Susanna Nicchiarelli's film portrays the last year or so of Nico, Chrysta Paffgen's existence, her attempts to restore her relationship with her son, her attempts to establish her own identity as an artist. Opening with a radio interview, the film starts with her rejection of a definition of herself generated by others, by men - her career, even her name.
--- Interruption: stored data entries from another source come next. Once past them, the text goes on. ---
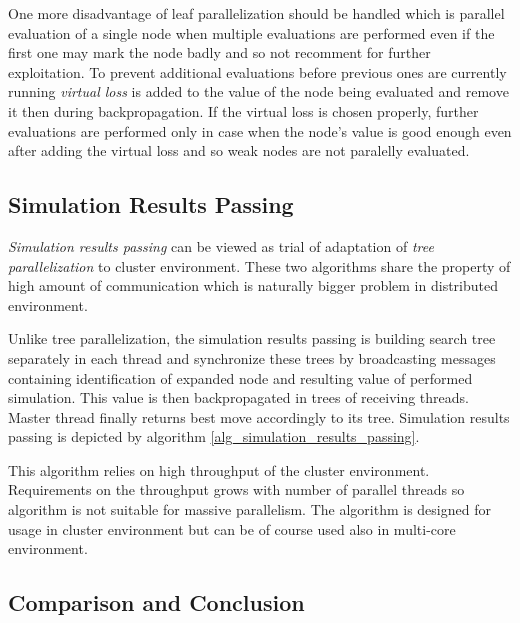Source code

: One more disadvantage of leaf parallelization should be handled which is parallel evaluation of a
single node when multiple evaluations are performed even if the first one may mark the node badly
and so not recomment for further exploitation. To prevent additional evaluations before previous
ones are currently running \emph{virtual loss} is added to the value of the node being evaluated
and remove it then during backpropagation.
If the virtual loss is chosen properly, further evaluations are performed only in case when the
node's value is good enough even after adding the virtual loss and so weak nodes are not paralelly
evaluated.

\subsection{Simulation Results Passing}


\emph{Simulation results passing} can be viewed as trial of adaptation of \emph{tree
parallelization} to cluster environment. These two algorithms share the property of high amount of
communication which is naturally bigger problem in distributed environment.

Unlike tree parallelization, the simulation results passing is building search tree separately in
each thread and synchronize these trees by broadcasting messages containing identification of
expanded node and resulting value of performed simulation. This value is then backpropagated in
trees of receiving threads. Master thread finally returns best move accordingly to its tree.
Simulation results passing is depicted by algorithm \ref{alg_simulation_results_passing}.

This algorithm relies on high throughput of the cluster environment. Requirements on the throughput
grows with number of parallel threads so algorithm is not suitable for massive parallelism. The
algorithm is designed for usage in cluster environment but can be of course used also in multi-core
environment.


\subsection{Comparison and Conclusion}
Part of the reason for highlighting this film is its limited visibility and, sadly, its limited availability - despite being a prize-winning film it’s hard, if not effectively impossible, to see. It came after a gap of several years in its director's career, and sadly that's all too common - it's hard for female writers and for directors to secure funding for their projects, as highlighted by Frances McDormand in her recent Oscar acceptance speech. It's hard for their films, once funded, to secure distribution. It's absolutely the case that those of us who are fortunate enough to get to festivals can discover and enjoy them, but film of this quality deserves better. The saddest thing in cinema is talent that goes unseen.
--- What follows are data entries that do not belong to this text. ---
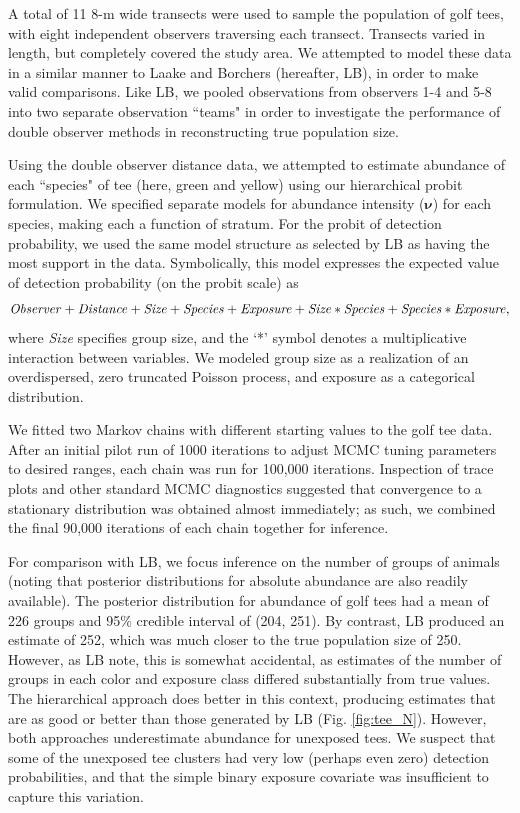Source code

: \documentclass[10pt]{article}
\begin{document}
A total of 11 8-m wide transects were used to sample the population of golf tees, with eight independent observers traversing each transect.  Transects varied in length, but completely covered the study area.  We attempted to model these data in a similar manner to Laake and Borchers \cite{LaakeBorchers2004} (hereafter, LB), in order to make valid comparisons.  Like LB, we pooled observations from observers 1-4 and 5-8 into two separate observation ``teams" in order to investigate the performance of double observer methods in reconstructing true population size.

Using the double observer distance data, we attempted to estimate abundance of each ``species" of tee (here, green and yellow) using our hierarchical probit formulation.  We specified separate models for abundance intensity ($\boldsymbol{\nu}$) for each species, making each a function of stratum. For the probit of detection probability, we used the same model structure as selected by LB as having the most support in the data.  Symbolically, this model expresses the expected value of detection probability (on the probit scale) as
$$
{\it Observer+Distance+Size+Species+Exposure+Size*Species+Species*Exposure},
$$
where {\it Size} specifies group size, and the `*' symbol denotes a multiplicative interaction between variables.  We modeled group size as a realization of an overdispersed, zero truncated Poisson process, and exposure as a categorical distribution.

We fitted two Markov chains with different starting values to the golf tee data.  After an initial pilot run of 1000 iterations to adjust MCMC tuning parameters to desired ranges, each chain was run for 100,000 iterations.  Inspection of trace plots and other standard MCMC diagnostics suggested that convergence to a stationary distribution was obtained almost immediately; as such, we combined the final 90,000 iterations of each chain together for inference.

For comparison with LB, we focus inference on the number of groups of animals (noting that posterior distributions for absolute abundance are also readily available).  The posterior distribution for abundance of golf tees had a mean of 226 groups and 95\% credible interval of (204, 251).  By contrast, LB produced an estimate of 252, which was much closer to the true population size of 250.  However, as LB note, this is somewhat accidental, as estimates of the number of groups in each
color and exposure class differed substantially from true values.  The hierarchical approach does better in this context, producing estimates that are as good or better than those generated by LB (Fig. \ref{fig:tee_N}).  However, both approaches underestimate abundance for unexposed tees.  We suspect that some of the unexposed tee clusters had very low (perhaps even zero) detection probabilities, and that the simple binary exposure covariate was insufficient to capture this variation.
\end{document}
Jennie Kermode on Ana Lily Amirpour
Barbara Crampton introducting Ana Lily Amirpour Photo: Moritz Barcelona |
One of the great joys of working as a film critic is discovering new talent. Critics often grow cynical because they compare the ‘great’ directors – people (almost exclusively male) who have had decades over which to hone their talents – to the new generation, and conclude that there’s no equivalent talent in the latter. So it has been particularly exciting to see the arrival of Ana Lily Amirpour, whose style shows an assurance and visual imagination rarely found in any filmmaker of her tender age.
Amirpour burst onto the stage in 2014 with A Girl Walks Home Alone At Night. Although, as an ‘Iranian skateboarding vampire western’ it offers plenty of distraction, what’s really notable about it is its dreamlike imagery and a sense of rhythm that has led to comparisons with Quentin Tarantino. Her second film, The Bad Batch, doesn’t quite live up to it but is equally interesting in that it takes its own direction, showing her range rather than simply reinforcing what we already know she’s good at.
With several impressive short works out there as well, Amirpour has demonstrated the kind of gift that comes along once in a decade. Women are still desperately underrepresented among directors whose work is supported by influential studios or picked up by film festivals. How much other raw talent might we be missing?